(STORED DATA):
########################################

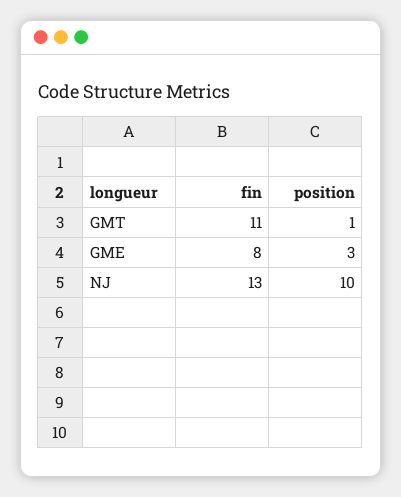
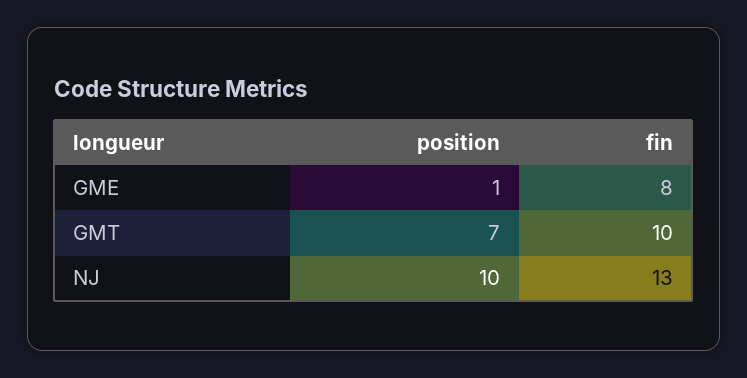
  {
    "fin": {
-     "GMT": 11,
+     "GMT": 10,
      "GME": 8,
      "NJ": 13
    },
    "position": {
-     "GMT": 1,
+     "GMT": 7,
-     "GME": 3,
+     "GME": 1,
      "NJ": 10
    }
  }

########################################

(PROMPT): The records above are to be copied exactly, with no pictures carried over.

(RESULT FOR THIS EXERCISE):
  {
    "fin": {
-     "GMT": 11,
+     "GMT": 10,
      "GME": 8,
      "NJ": 13
    },
    "position": {
-     "GMT": 1,
+     "GMT": 7,
-     "GME": 3,
+     "GME": 1,
      "NJ": 10
    }
  }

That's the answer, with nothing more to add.